Section 2. The Segmenting/compositing Software.

General Considerations.

Areas of sharp focus would tend to be areas in which there was maximum RGB/luminance difference between adjacent pixels. In the simplest case, these would be areas of sharply resolved contrasty texture. Unfocused areas will tend towards the condition in which the RGB/Luminance values of the subject are integrated across the area of the pixel array, resulting in minimal difference between adjacent pixels. The quality of the final composited image will depend upon how cleanly the sharp and unsharp areas can be defined and joined. How well this works will depend both on the subtlety of the software as well as the nature of the image produced by the optical hardware -- thus favouring optical systems of high resolution and low depth of field.

Problem areas will include the rendering of transparent and translucent objects, diffuse shapes with ill-defined edges, such as hair, and focused but textureless areas in the object space -- much the same problem areas as those faced by workers using blue screen techniques in the feature film industry and chromakey effects in video and broadcast TV.
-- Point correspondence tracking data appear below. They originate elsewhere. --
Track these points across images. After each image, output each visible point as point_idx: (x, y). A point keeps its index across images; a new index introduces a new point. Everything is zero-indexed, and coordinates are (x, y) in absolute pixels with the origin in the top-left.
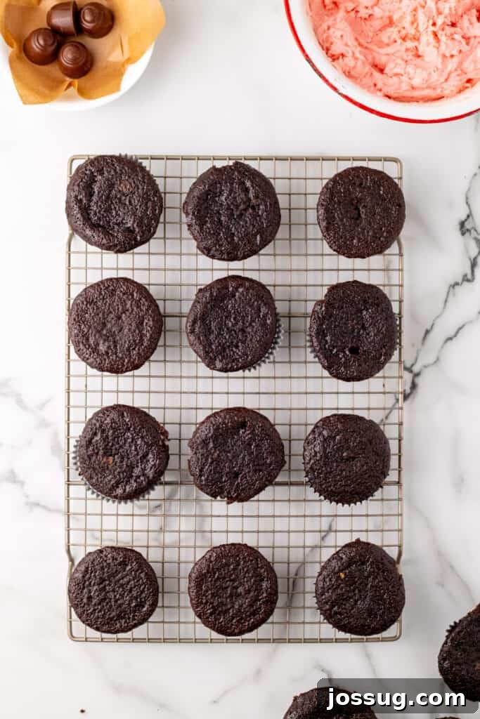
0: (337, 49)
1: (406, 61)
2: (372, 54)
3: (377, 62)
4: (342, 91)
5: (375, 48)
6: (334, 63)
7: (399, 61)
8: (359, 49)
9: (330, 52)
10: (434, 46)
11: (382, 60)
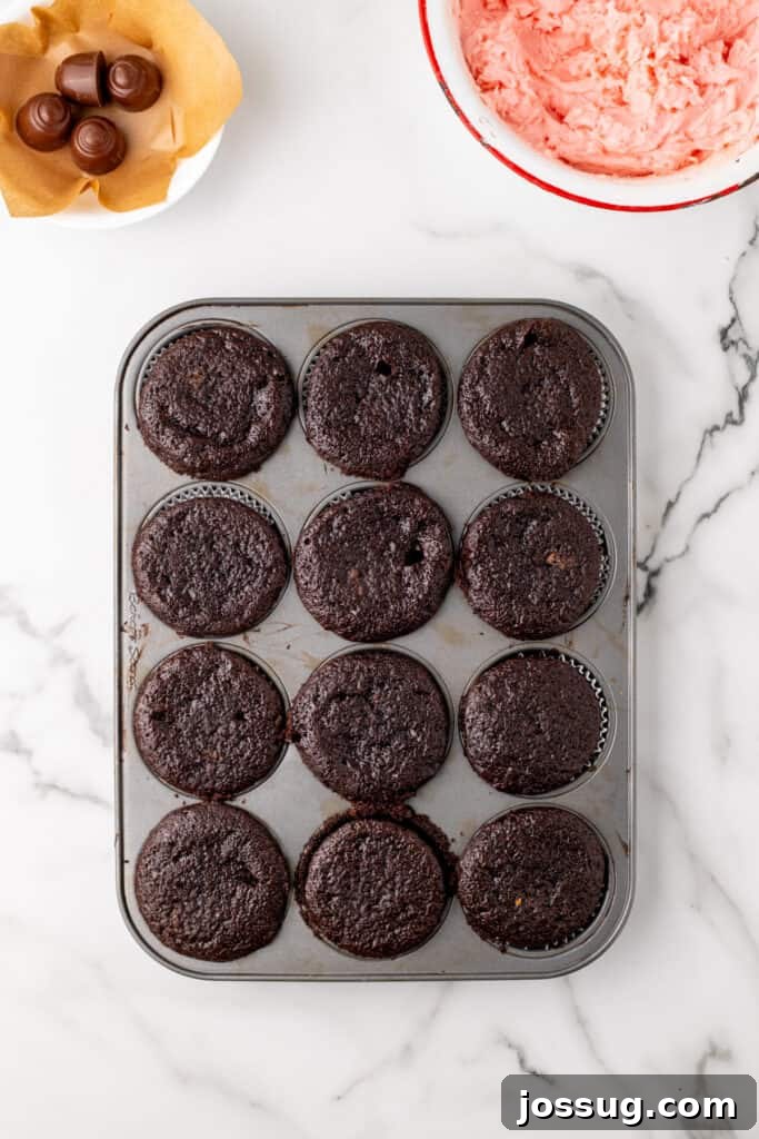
0: (491, 74)
1: (602, 109)
2: (548, 90)
3: (556, 103)
4: (488, 139)
5: (554, 79)
6: (482, 95)
7: (591, 107)
8: (528, 78)
9: (481, 77)
10: (648, 91)
11: (564, 100)
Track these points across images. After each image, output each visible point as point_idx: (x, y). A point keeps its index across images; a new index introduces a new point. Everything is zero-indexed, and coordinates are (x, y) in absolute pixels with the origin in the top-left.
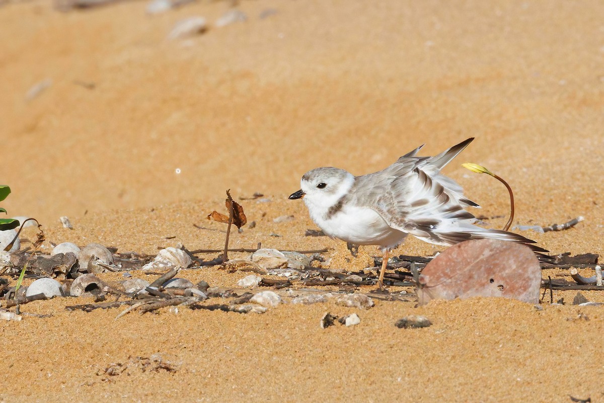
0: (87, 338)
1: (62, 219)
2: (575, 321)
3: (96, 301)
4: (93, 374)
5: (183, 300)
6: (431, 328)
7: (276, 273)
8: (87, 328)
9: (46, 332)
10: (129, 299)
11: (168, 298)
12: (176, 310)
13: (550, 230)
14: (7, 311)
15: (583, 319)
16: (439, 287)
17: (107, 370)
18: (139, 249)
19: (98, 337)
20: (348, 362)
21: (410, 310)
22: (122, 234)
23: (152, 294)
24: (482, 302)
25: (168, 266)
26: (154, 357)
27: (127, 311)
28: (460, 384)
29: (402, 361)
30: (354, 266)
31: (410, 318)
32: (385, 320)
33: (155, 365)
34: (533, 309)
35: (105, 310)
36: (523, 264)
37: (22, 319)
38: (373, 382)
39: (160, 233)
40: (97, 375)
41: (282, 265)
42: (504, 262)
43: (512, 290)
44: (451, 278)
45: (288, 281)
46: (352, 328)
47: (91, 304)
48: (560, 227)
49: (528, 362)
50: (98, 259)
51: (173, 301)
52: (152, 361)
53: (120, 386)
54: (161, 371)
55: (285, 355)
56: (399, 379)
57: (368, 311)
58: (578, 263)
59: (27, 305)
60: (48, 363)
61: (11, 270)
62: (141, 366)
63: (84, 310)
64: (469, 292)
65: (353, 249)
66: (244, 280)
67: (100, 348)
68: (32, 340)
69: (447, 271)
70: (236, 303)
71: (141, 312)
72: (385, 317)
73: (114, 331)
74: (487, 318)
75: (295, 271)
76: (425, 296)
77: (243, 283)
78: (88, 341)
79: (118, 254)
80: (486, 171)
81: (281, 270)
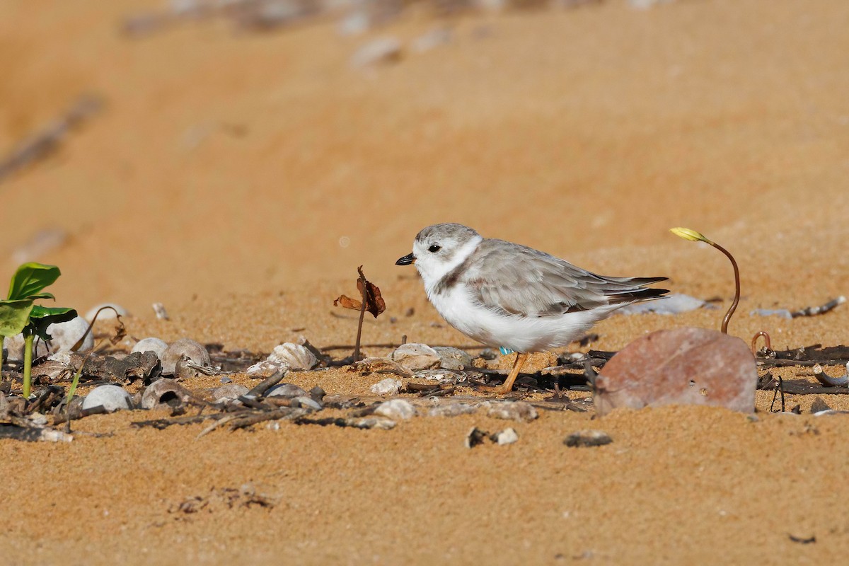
0: (158, 464)
1: (155, 306)
2: (800, 435)
3: (173, 415)
4: (163, 511)
5: (286, 412)
6: (611, 447)
7: (423, 376)
8: (158, 450)
9: (105, 457)
10: (216, 412)
11: (267, 410)
12: (277, 426)
13: (800, 315)
14: (54, 429)
15: (812, 432)
16: (623, 393)
17: (182, 505)
18: (255, 346)
19: (172, 463)
20: (499, 492)
21: (586, 423)
22: (235, 325)
23: (247, 405)
24: (678, 412)
25: (278, 367)
26: (245, 487)
27: (211, 427)
28: (646, 520)
29: (570, 490)
30: (530, 365)
31: (583, 433)
32: (551, 436)
33: (245, 499)
34: (746, 420)
35: (183, 426)
36: (733, 360)
37: (74, 439)
38: (532, 519)
39: (284, 324)
40: (169, 512)
41: (434, 365)
42: (708, 359)
43: (719, 395)
44: (637, 380)
45: (439, 386)
46: (506, 448)
47: (165, 418)
48: (815, 310)
49: (736, 490)
50: (190, 359)
51: (272, 414)
52: (241, 493)
53: (199, 526)
54: (253, 506)
55: (417, 483)
56: (566, 514)
57: (530, 425)
58: (826, 359)
59: (81, 421)
60: (104, 497)
61: (72, 374)
62: (227, 501)
63: (155, 426)
64: (662, 398)
66: (379, 385)
67: (173, 477)
68: (85, 467)
69: (633, 371)
70: (355, 416)
71: (230, 428)
72: (551, 432)
73: (194, 454)
74: (686, 432)
75: (449, 372)
76: (604, 405)
77: (377, 388)
78: (160, 468)
79: (225, 352)
80: (702, 238)
81: (431, 371)
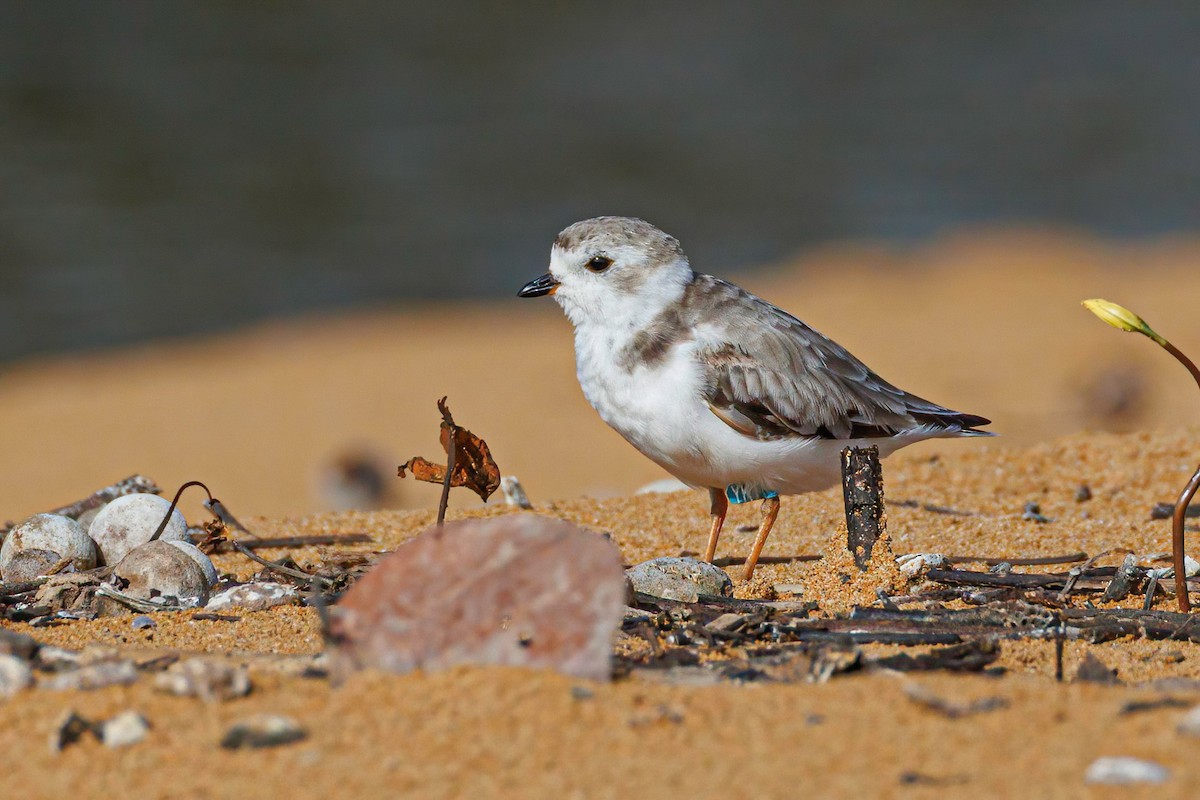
16: (379, 642)
25: (273, 597)
36: (586, 578)
42: (542, 575)
43: (551, 646)
44: (408, 616)
64: (449, 653)
65: (860, 549)
69: (404, 599)
80: (1142, 327)
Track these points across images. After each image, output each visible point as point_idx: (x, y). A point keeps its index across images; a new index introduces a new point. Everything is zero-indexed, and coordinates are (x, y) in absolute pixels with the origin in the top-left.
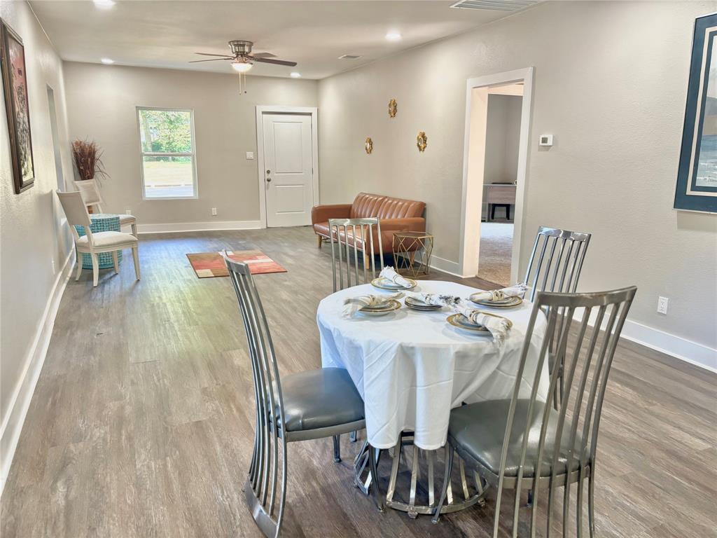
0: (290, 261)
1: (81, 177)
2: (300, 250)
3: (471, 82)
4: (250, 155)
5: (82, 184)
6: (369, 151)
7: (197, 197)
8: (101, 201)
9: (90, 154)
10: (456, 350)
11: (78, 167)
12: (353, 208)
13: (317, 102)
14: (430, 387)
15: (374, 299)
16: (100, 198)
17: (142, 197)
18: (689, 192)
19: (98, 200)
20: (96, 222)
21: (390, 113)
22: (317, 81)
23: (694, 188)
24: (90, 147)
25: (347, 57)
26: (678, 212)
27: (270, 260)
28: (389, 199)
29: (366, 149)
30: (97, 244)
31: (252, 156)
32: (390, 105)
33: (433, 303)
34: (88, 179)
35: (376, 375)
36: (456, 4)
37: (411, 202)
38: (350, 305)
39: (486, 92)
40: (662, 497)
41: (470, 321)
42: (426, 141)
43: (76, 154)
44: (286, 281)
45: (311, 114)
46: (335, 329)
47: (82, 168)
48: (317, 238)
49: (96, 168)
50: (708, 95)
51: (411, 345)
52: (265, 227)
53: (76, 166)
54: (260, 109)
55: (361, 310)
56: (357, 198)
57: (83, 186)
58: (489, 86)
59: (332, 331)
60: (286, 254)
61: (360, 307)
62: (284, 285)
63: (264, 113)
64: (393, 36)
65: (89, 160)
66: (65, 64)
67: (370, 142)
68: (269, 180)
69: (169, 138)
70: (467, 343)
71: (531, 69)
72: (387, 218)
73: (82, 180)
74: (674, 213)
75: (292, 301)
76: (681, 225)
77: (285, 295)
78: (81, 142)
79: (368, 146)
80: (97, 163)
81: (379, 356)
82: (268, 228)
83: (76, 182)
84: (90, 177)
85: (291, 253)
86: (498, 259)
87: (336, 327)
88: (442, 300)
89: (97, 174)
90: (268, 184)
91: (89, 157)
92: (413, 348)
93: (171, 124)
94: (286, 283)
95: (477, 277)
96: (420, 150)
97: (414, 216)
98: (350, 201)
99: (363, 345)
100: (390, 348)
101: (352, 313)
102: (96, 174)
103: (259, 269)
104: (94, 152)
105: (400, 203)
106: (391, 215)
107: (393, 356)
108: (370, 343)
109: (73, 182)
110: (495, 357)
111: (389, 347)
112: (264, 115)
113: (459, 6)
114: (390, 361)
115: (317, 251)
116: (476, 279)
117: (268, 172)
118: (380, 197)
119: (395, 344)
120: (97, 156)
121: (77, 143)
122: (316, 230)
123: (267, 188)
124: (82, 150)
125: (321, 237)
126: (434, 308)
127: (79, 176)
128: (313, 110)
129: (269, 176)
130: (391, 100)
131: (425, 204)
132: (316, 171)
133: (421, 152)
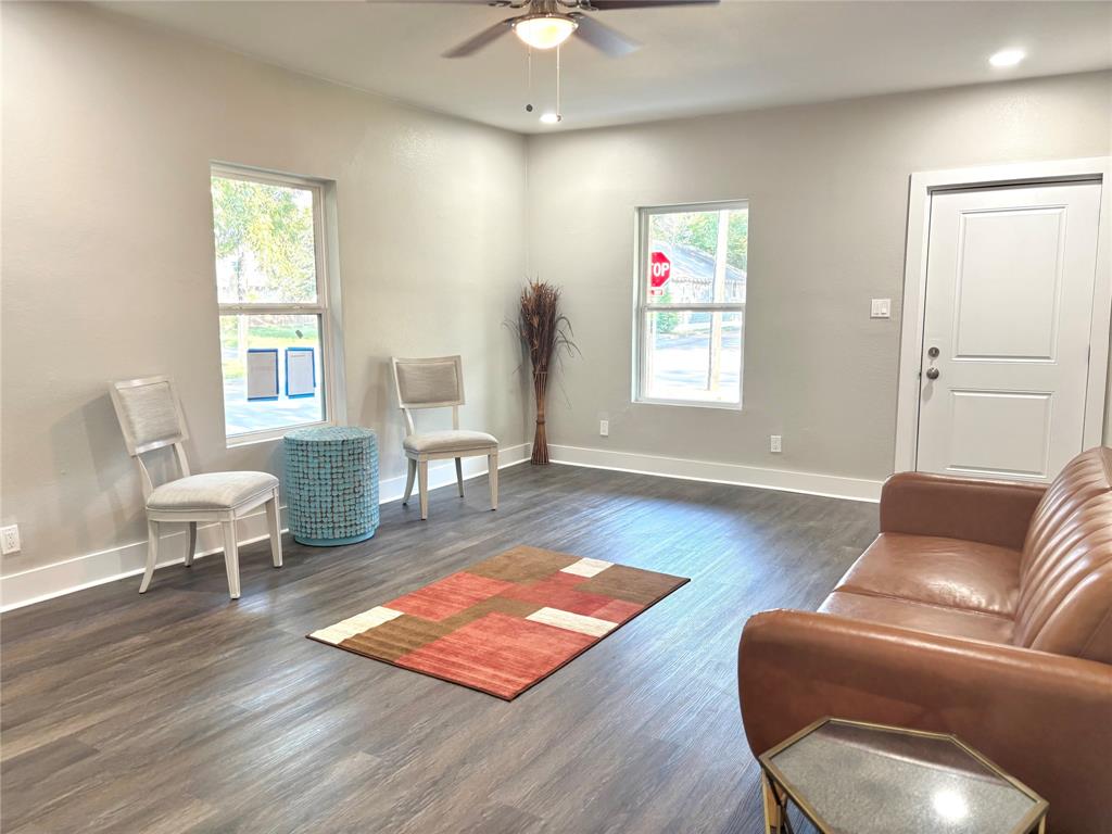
4: (881, 307)
7: (739, 407)
9: (537, 307)
17: (630, 397)
31: (884, 311)
45: (1100, 179)
49: (558, 335)
54: (924, 179)
63: (933, 191)
68: (933, 376)
84: (539, 352)
89: (561, 347)
90: (930, 388)
91: (535, 313)
117: (934, 353)
123: (923, 395)
129: (936, 364)
132: (1100, 356)
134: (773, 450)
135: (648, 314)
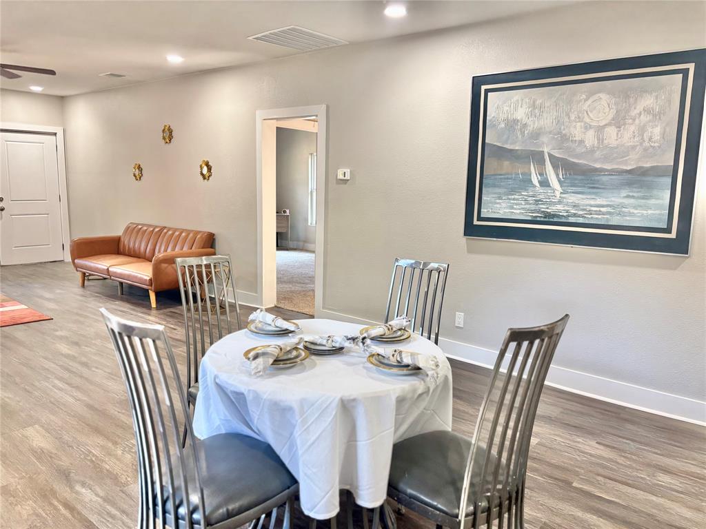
0: (52, 305)
2: (58, 291)
3: (260, 115)
6: (139, 178)
10: (397, 395)
12: (122, 239)
13: (63, 121)
14: (374, 439)
15: (281, 349)
18: (476, 222)
21: (164, 138)
22: (62, 98)
23: (480, 219)
25: (111, 74)
26: (467, 239)
27: (23, 307)
28: (169, 229)
29: (135, 175)
32: (164, 130)
33: (337, 345)
35: (313, 438)
36: (254, 37)
37: (197, 232)
38: (260, 360)
39: (276, 124)
40: (531, 496)
41: (393, 361)
42: (210, 169)
44: (57, 331)
45: (55, 134)
46: (249, 390)
48: (79, 275)
50: (487, 141)
51: (352, 398)
55: (272, 364)
56: (128, 228)
58: (277, 119)
59: (245, 393)
60: (41, 297)
61: (271, 361)
62: (57, 336)
64: (175, 59)
67: (139, 168)
70: (403, 386)
71: (324, 107)
72: (169, 250)
74: (463, 240)
75: (76, 355)
76: (470, 251)
77: (64, 348)
79: (137, 172)
81: (316, 415)
85: (47, 295)
86: (286, 286)
87: (251, 388)
88: (349, 341)
92: (354, 400)
94: (58, 333)
95: (276, 306)
96: (204, 178)
97: (203, 248)
98: (117, 231)
99: (296, 406)
100: (330, 404)
101: (265, 369)
103: (13, 318)
105: (184, 234)
106: (175, 246)
107: (334, 413)
108: (303, 402)
110: (425, 395)
111: (328, 403)
113: (257, 39)
114: (330, 419)
115: (79, 290)
116: (277, 309)
117: (1, 200)
118: (156, 227)
119: (334, 399)
122: (76, 266)
125: (84, 274)
126: (338, 351)
128: (58, 130)
129: (3, 205)
130: (166, 126)
131: (214, 235)
132: (64, 198)
133: (206, 180)
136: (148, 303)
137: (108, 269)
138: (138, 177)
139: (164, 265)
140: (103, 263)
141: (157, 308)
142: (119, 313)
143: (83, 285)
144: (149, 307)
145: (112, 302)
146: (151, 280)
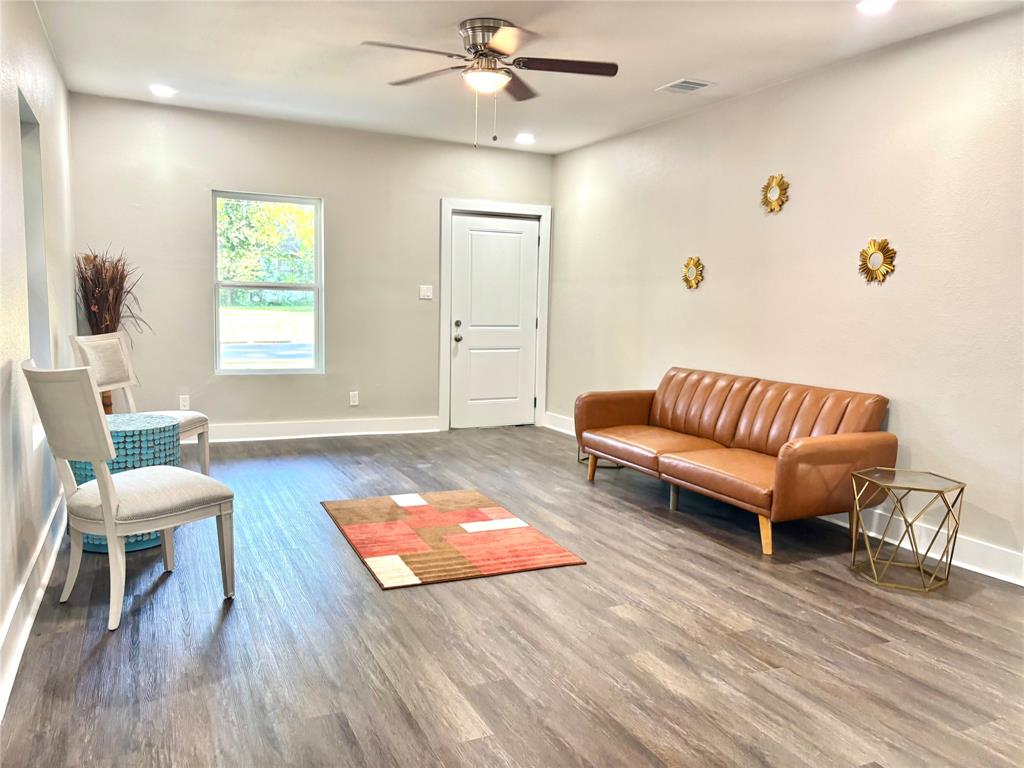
1: (92, 328)
4: (426, 291)
5: (92, 343)
6: (696, 284)
7: (322, 371)
8: (133, 381)
9: (113, 280)
11: (88, 306)
13: (553, 198)
16: (131, 375)
17: (213, 370)
19: (127, 379)
20: (123, 439)
21: (767, 204)
22: (553, 159)
24: (115, 267)
25: (683, 84)
28: (773, 385)
29: (687, 280)
30: (125, 511)
31: (430, 295)
32: (767, 188)
34: (107, 332)
37: (846, 394)
42: (892, 258)
43: (83, 279)
45: (538, 218)
47: (94, 308)
49: (123, 310)
52: (447, 429)
53: (82, 306)
54: (449, 205)
56: (669, 377)
57: (95, 348)
60: (538, 502)
63: (456, 212)
65: (111, 292)
66: (75, 97)
67: (698, 265)
68: (458, 340)
69: (229, 271)
73: (94, 334)
78: (96, 257)
79: (692, 274)
80: (128, 300)
82: (451, 429)
83: (81, 339)
84: (111, 328)
89: (126, 322)
90: (456, 347)
91: (111, 286)
93: (233, 250)
96: (873, 278)
102: (123, 321)
103: (513, 551)
104: (123, 278)
109: (72, 339)
112: (457, 218)
117: (458, 324)
120: (127, 285)
121: (87, 258)
122: (584, 444)
123: (453, 353)
124: (98, 270)
125: (596, 458)
127: (86, 326)
128: (544, 211)
129: (459, 332)
130: (773, 177)
131: (888, 401)
132: (543, 324)
133: (874, 284)
134: (352, 404)
135: (221, 290)
136: (755, 545)
137: (656, 458)
138: (693, 283)
139: (802, 466)
140: (641, 444)
141: (776, 558)
142: (705, 561)
143: (592, 480)
144: (757, 551)
145: (671, 529)
146: (771, 495)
The generation of quasi-stereoscopic image stacks from the MSC camera image data input is essentially the same technique as that established by the Laser Confocal Scanning Microscope people. Whether this can be achieved in real time in the MSC camera remains to be seen, and the possibility of storing the image data on multiple synchronized computer hard drives or multiple timecoded digital tape drives for later processing is discussed elsewhere in this document.

Other problems confronting MSC software developers are of a kind similar to those encountered in all software which attempts to emulate human perception. Other examples are OCR software, object recognition, handwriting recognition, and voice recognition software. Work continues in these fields as the rewards for success are large. I feel this will also prove to be the case with the MSC camera.